The Anti-Dirty Dance: Teens Say No to Grinding
More and more teens are "just saying no" to the "grinding" dirty dancing trend
Aug. 16, 2011 -- Jenna Mourey has a singular move to ward off unwanted attention on the dance floor.
"A guy comes up to you, starts dancing on you, you turn around and you give him one of these [weird faces]," she told "Good Morning America." "The trick is you don't say anything the whole time. You stand there, frozen, and don't change your face."
With that, the 24-year-old from East Cambridge, Mass., has launched an assault against "grinding," the type of dirty-style dancing that mimics sex.
"I'm sick and tired of guys thinking that just because I showed up at a club or a dance or a bar, that I want to have their genitalia touching my backside," Mourey said.
The Web site Urban Dictionary describes grinding as, "Basically the boy gets behind the girl, puts his hands on her hips, and they rock from side to side. It's supposed to mimic sex, and the teachers hate it."
It's been popularized in pop culture from racy music videos to movies such as "Knocked Up" to frequent appearances on the MTV reality show "Jersey Shore."
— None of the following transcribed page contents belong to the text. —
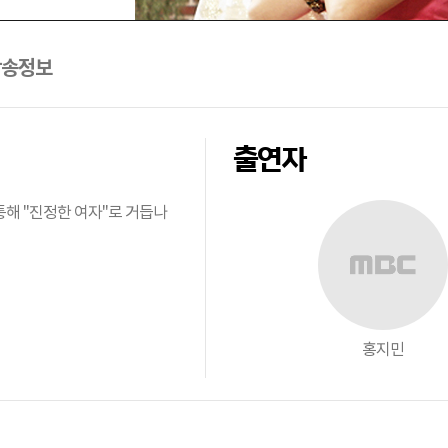
방송정보
출연자
통해 "진정한 여자"로 거듭나
홍지민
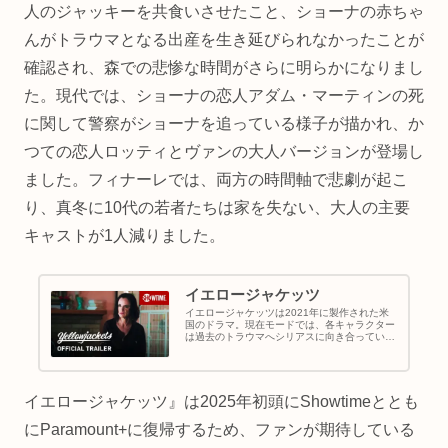
人のジャッキーを共食いさせたこと、ショーナの赤ちゃ
んがトラウマとなる出産を生き延びられなかったことが
確認され、森での悲惨な時間がさらに明らかになりまし
た。現代では、ショーナの恋人アダム・マーティンの死
に関して警察がショーナを追っている様子が描かれ、か
つての恋人ロッティとヴァンの大人バージョンが登場し
ました。フィナーレでは、両方の時間軸で悲劇が起こ
り、真冬に10代の若者たちは家を失ない、大人の主要
キャストが1人減りました。
イエロージャケッツ
イエロージャケッツは2021年に製作された米
国のドラマ。現在モードでは、各キャラクター
は過去のトラウマへシリアスに向き合っている
ため恋愛は低い位置づけに。あえて本作のファ
ム・ファタルといえばクリスティーナ・リッチ
が演じるミスティか？
イエロージャケッツ』は2025年初頭にShowtimeととも
にParamount+に復帰するため、ファンが期待している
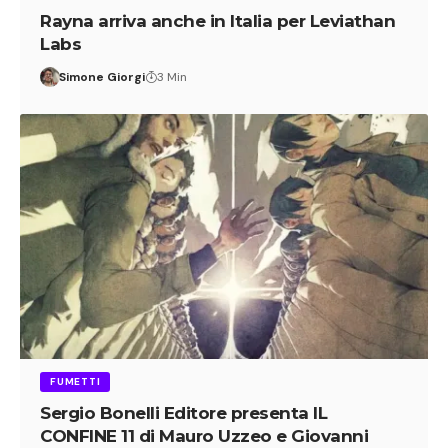
Rayna arriva anche in Italia per Leviathan
Labs
Simone Giorgi
3 Min
FUMETTI
Sergio Bonelli Editore presenta IL
CONFINE 11 di Mauro Uzzeo e Giovanni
But now there appears to be the beginning of a backlash against the dance move, with young girls, their parents and schools in states from Minnesota to Maine to California, just saying no.
"The positive message is that women and young girls are taking ownership over their own bodies and saying 'this is a violation of my personal space and I'm not okay with it," said Dr. Logan Levkoff, a New York City-based sexologist, today on "GMA."
If anyone is at the forefront of the current anti-grinding movement it's Mourey. Call her Gloria Steinem, for the 21st, wired century.
After receiving both a bachelor's and a master's in sports psychology at Suffolk University in Boston, Mourey took her anti-grinding campaign to YouTube, where she goes by the name "Jenna Marbles," and where her videos have gone viral.
Millions are watching her series of video blogs that creatively instruct girls how to fend off annoying grinders. One posted this year has been viewed more than 9 million times alone.
"I made the video as a fool proof defense mechanism against that [grinding]," Mourey said. "It's disgusting. I don't really want to have fake sex with you."